**Problem requirements**
Once you have read the entries below, write them all out again exactly.

**Record extracts**
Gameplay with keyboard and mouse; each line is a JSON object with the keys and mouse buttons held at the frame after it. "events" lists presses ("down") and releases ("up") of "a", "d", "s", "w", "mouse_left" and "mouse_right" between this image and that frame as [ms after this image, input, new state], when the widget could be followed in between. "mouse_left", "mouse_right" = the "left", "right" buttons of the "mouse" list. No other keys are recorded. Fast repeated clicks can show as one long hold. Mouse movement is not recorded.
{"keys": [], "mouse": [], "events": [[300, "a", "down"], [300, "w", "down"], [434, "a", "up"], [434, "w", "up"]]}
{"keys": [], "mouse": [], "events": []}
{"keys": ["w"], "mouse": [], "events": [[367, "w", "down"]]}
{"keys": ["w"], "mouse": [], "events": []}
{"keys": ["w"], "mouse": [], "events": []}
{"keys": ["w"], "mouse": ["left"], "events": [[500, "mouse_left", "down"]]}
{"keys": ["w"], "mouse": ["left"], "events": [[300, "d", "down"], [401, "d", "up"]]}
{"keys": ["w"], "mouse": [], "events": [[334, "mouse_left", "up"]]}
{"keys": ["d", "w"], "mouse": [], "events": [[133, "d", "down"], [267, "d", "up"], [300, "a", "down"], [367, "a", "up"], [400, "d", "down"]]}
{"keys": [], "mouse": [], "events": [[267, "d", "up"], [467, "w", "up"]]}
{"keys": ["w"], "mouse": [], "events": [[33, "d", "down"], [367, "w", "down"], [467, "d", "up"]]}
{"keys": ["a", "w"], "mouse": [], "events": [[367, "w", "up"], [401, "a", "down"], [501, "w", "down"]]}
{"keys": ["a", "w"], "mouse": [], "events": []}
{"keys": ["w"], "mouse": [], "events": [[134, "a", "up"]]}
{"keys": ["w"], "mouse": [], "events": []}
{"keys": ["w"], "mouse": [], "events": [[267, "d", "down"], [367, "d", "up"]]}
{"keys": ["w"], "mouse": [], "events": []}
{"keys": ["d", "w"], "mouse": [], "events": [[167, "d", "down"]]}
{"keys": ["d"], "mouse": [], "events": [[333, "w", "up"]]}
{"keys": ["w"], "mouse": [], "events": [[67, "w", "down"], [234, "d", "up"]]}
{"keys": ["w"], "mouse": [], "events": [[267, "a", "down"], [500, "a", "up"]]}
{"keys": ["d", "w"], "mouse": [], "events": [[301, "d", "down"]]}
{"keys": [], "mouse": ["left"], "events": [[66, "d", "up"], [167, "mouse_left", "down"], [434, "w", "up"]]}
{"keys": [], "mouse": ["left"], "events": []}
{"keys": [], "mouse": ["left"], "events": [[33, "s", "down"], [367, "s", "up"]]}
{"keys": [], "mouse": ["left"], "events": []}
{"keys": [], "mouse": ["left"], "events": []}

**Task result**
Gameplay with keyboard and mouse; each line is a JSON object with the keys and mouse buttons held at the frame after it. "events" lists presses ("down") and releases ("up") of "a", "d", "s", "w", "mouse_left" and "mouse_right" between this image and that frame as [ms after this image, input, new state], when the widget could be followed in between. "mouse_left", "mouse_right" = the "left", "right" buttons of the "mouse" list. No other keys are recorded. Fast repeated clicks can show as one long hold. Mouse movement is not recorded.
{"keys": [], "mouse": [], "events": [[300, "a", "down"], [300, "w", "down"], [434, "a", "up"], [434, "w", "up"]]}
{"keys": [], "mouse": [], "events": []}
{"keys": ["w"], "mouse": [], "events": [[367, "w", "down"]]}
{"keys": ["w"], "mouse": [], "events": []}
{"keys": ["w"], "mouse": [], "events": []}
{"keys": ["w"], "mouse": ["left"], "events": [[500, "mouse_left", "down"]]}
{"keys": ["w"], "mouse": ["left"], "events": [[300, "d", "down"], [401, "d", "up"]]}
{"keys": ["w"], "mouse": [], "events": [[334, "mouse_left", "up"]]}
{"keys": ["d", "w"], "mouse": [], "events": [[133, "d", "down"], [267, "d", "up"], [300, "a", "down"], [367, "a", "up"], [400, "d", "down"]]}
{"keys": [], "mouse": [], "events": [[267, "d", "up"], [467, "w", "up"]]}
{"keys": ["w"], "mouse": [], "events": [[33, "d", "down"], [367, "w", "down"], [467, "d", "up"]]}
{"keys": ["a", "w"], "mouse": [], "events": [[367, "w", "up"], [401, "a", "down"], [501, "w", "down"]]}
{"keys": ["a", "w"], "mouse": [], "events": []}
{"keys": ["w"], "mouse": [], "events": [[134, "a", "up"]]}
{"keys": ["w"], "mouse": [], "events": []}
{"keys": ["w"], "mouse": [], "events": [[267, "d", "down"], [367, "d", "up"]]}
{"keys": ["w"], "mouse": [], "events": []}
{"keys": ["d", "w"], "mouse": [], "events": [[167, "d", "down"]]}
{"keys": ["d"], "mouse": [], "events": [[333, "w", "up"]]}
{"keys": ["w"], "mouse": [], "events": [[67, "w", "down"], [234, "d", "up"]]}
{"keys": ["w"], "mouse": [], "events": [[267, "a", "down"], [500, "a", "up"]]}
{"keys": ["d", "w"], "mouse": [], "events": [[301, "d", "down"]]}
{"keys": [], "mouse": ["left"], "events": [[66, "d", "up"], [167, "mouse_left", "down"], [434, "w", "up"]]}
{"keys": [], "mouse": ["left"], "events": []}
{"keys": [], "mouse": ["left"], "events": [[33, "s", "down"], [367, "s", "up"]]}
{"keys": [], "mouse": ["left"], "events": []}
{"keys": [], "mouse": ["left"], "events": []}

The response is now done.